Recognizing that micro-credit needs more players, particularly from more sophisticated lenders, the Bank of Thailand recently issued a note to all commercial banks specifying a number of flexible operational measures to encourage them to extend loans to the grassroots borrowers. These include:

: no minimum level of income or collateral is required, but banks
are encouraged to use appropriate credit worthiness evaluation;

: banks can conduct the business out of office for the
convenience of the potential borrowers;

: to protect the borrowers, banks are urged to be transparent
about the interest and fees charged, and to provide such information to borrowers timely;

: the maximum interest rate is capped at 28%;

: banks must establish a call center to handle client complaints in
a just and fair manner;

: banks must maintain risk management standard and must
assure a stable capital adequacy;

: banks are encouraged to provide innovative and more variety

of products to suit the borrowers’ needs.
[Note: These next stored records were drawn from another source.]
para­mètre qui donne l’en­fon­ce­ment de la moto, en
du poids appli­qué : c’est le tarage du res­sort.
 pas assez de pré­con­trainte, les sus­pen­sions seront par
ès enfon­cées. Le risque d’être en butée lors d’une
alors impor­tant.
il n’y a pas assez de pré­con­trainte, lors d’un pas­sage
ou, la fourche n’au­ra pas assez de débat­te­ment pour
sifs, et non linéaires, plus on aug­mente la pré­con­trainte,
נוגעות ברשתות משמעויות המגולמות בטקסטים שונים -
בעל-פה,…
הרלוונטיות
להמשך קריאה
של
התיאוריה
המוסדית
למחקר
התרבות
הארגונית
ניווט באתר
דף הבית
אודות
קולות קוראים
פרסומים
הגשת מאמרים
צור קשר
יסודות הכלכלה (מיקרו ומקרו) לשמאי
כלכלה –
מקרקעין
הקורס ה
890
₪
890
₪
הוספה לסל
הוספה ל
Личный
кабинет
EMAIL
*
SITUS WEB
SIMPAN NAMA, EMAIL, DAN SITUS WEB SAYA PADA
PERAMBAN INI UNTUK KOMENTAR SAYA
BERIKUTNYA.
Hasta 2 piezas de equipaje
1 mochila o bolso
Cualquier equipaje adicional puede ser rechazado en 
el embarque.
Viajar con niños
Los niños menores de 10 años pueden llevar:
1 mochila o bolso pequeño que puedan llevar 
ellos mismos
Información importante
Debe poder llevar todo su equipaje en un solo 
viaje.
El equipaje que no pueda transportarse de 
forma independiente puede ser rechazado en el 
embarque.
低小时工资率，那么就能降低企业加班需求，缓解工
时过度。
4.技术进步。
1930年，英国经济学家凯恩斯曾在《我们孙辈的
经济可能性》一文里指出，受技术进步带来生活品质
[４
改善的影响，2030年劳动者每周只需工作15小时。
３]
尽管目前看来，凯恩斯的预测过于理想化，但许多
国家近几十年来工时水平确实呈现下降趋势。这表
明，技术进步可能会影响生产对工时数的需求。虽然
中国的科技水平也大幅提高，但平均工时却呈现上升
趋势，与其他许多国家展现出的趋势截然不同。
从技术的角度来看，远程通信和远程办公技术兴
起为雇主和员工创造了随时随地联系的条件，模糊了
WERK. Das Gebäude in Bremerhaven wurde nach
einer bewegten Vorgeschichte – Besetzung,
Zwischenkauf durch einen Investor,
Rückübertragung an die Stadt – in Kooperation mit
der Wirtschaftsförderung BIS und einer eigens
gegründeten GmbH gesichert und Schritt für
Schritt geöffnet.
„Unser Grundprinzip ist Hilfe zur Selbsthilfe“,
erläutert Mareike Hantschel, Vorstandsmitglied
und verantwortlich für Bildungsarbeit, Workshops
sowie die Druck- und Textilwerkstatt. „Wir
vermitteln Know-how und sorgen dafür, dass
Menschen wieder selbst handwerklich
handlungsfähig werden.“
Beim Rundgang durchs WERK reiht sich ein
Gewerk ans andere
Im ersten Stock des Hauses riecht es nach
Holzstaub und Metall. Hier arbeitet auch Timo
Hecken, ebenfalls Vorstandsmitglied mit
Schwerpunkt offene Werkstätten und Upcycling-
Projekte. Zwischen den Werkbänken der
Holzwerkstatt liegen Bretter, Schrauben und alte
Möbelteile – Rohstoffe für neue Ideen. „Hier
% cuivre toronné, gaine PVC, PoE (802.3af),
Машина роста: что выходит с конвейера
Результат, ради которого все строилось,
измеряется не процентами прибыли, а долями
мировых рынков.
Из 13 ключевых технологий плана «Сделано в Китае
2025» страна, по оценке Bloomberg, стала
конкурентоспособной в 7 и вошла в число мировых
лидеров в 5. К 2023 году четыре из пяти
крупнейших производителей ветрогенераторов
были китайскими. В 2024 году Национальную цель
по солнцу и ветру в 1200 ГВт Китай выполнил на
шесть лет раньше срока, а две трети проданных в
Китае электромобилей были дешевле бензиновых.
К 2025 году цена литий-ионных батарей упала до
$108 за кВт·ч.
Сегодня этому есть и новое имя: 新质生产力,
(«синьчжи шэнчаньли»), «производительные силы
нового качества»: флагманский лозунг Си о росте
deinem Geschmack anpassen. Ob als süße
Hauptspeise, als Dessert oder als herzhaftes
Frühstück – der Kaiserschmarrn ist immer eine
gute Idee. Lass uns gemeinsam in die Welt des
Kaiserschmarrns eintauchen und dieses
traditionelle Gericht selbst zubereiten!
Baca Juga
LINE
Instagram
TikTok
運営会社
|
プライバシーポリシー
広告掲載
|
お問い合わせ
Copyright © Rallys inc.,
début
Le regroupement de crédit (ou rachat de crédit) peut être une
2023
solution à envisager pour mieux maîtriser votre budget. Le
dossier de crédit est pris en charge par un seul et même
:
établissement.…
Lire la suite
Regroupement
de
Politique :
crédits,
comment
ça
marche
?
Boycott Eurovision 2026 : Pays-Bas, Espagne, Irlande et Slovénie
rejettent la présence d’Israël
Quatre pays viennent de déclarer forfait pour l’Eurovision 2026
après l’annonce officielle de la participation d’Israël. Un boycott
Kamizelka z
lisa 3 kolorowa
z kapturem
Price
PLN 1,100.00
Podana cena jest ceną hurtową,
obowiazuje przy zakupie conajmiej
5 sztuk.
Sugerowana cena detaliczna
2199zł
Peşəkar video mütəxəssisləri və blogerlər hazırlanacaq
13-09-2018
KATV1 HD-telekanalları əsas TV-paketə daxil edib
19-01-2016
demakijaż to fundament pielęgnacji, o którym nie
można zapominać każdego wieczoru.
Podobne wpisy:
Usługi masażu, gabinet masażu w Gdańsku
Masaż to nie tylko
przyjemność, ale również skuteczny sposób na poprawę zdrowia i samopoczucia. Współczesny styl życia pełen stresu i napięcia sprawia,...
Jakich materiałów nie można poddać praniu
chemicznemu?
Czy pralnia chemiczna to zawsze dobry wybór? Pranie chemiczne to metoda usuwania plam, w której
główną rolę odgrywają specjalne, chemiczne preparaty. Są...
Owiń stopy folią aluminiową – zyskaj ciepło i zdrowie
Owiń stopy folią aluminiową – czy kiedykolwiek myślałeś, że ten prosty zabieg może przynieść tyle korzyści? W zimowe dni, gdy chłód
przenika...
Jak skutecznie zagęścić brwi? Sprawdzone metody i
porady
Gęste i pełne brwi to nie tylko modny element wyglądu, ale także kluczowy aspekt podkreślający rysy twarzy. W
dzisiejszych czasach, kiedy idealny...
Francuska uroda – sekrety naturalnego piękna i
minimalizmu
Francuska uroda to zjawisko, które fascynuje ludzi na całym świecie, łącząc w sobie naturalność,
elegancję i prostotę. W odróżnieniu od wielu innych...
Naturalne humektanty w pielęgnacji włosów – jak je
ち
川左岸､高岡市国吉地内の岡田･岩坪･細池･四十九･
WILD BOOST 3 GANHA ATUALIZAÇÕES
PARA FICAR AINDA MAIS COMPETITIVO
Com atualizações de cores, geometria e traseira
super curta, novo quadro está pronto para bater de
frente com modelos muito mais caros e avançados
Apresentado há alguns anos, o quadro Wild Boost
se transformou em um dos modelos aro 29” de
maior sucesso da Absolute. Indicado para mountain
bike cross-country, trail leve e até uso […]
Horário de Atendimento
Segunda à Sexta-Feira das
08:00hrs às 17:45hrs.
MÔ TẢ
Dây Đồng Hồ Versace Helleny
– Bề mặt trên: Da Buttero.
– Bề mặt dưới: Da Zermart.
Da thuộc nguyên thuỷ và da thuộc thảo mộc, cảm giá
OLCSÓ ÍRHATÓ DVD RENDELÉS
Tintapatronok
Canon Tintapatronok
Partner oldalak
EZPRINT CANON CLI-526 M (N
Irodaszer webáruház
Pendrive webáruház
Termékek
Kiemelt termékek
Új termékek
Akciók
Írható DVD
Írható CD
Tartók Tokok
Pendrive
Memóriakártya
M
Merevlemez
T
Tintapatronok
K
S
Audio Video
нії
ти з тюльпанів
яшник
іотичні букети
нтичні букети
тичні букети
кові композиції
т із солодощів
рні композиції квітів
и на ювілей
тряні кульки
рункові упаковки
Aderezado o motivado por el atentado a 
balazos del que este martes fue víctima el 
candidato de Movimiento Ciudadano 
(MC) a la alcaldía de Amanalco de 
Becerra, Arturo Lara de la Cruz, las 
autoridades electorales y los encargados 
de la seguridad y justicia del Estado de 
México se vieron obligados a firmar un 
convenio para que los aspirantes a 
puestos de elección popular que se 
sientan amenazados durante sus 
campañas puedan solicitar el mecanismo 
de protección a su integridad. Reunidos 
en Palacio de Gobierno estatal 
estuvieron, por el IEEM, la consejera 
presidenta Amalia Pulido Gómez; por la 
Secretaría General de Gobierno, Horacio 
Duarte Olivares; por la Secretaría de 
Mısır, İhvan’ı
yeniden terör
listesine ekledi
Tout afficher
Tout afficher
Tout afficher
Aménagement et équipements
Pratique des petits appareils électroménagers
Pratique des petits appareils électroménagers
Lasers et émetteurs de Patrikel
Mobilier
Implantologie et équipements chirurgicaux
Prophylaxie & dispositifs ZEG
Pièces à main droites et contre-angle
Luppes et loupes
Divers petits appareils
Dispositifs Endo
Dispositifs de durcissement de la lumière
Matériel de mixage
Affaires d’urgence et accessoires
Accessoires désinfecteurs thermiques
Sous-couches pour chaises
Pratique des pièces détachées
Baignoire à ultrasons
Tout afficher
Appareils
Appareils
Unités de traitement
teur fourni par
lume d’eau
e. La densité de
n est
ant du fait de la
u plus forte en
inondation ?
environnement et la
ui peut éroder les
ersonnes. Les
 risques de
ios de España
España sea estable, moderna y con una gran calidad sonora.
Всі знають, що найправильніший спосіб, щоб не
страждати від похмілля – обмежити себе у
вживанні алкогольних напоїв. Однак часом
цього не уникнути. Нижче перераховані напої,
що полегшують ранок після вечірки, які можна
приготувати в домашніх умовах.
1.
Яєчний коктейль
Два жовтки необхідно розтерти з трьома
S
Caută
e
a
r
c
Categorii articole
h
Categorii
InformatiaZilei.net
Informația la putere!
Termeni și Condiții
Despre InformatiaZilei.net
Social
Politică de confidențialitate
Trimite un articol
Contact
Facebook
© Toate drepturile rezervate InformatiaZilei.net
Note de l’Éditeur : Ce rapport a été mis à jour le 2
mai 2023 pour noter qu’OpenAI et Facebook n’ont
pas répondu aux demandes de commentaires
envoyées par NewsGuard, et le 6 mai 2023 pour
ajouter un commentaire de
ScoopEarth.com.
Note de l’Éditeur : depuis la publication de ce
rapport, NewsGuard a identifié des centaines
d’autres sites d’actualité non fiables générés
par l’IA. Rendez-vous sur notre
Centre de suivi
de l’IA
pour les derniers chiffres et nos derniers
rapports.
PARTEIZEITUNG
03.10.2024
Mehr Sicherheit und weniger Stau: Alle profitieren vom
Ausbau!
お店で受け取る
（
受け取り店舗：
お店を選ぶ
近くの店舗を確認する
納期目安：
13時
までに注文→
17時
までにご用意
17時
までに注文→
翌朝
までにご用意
How positively commercial banks will respond to this encouragement remains to be seen. At the moment, there are many players in the microfinance industry, mostly government-owned, operating under different regulatory framework and subject to different requirements. Commercial banks of course are subject to regular regulations, which are more stringent than other government-owned financial institutions. Consolidation of regulatory framework can help creating a level playing field, but this must not be at the cost of weakening banking credibility and stability.

A way out is for commercial banks to establish a subsidiary specializing in microcredit, with lower start up cost and with regulatory framework similar to government-owned financial institutions. Non-bank financial institutions may also be interested, which will then allow free entry for competition.

The interest rate cap of 28% for microfinance is in line with the maximum rate for consumer and credit card loans, inclusive of all fees. If this rate is considered inadequate to cover the higher risks, small lenders may be reluctant to enter or to lend to people with higher risk. The unbanked grass-root people will be driven back into the unorganized market, defeating the purpose of microfinance industry. The rate of 28% per year may look outrageous to people well served by the banking industry, but the fact that a large section of the people still have no access to credit means that the regulated rate is below market equilibrium. Microfinance providers should be allowed more flexibility, and government policy should encourage more players to enter to allow the market to determine a competitive rate.

Finally, the Village Fund Scheme should be re-invigorated. Its lending activity is very much community-based, a practice most appropriate for micro credit operation. What is needed is a serious program to improve the villagers’ financial literacy. And since the Village Fund infrastructure is already in place, the improved ability to manage cash flow and prudency of the villagers will go a long way to enhance their access to credit without causing undue debt burden.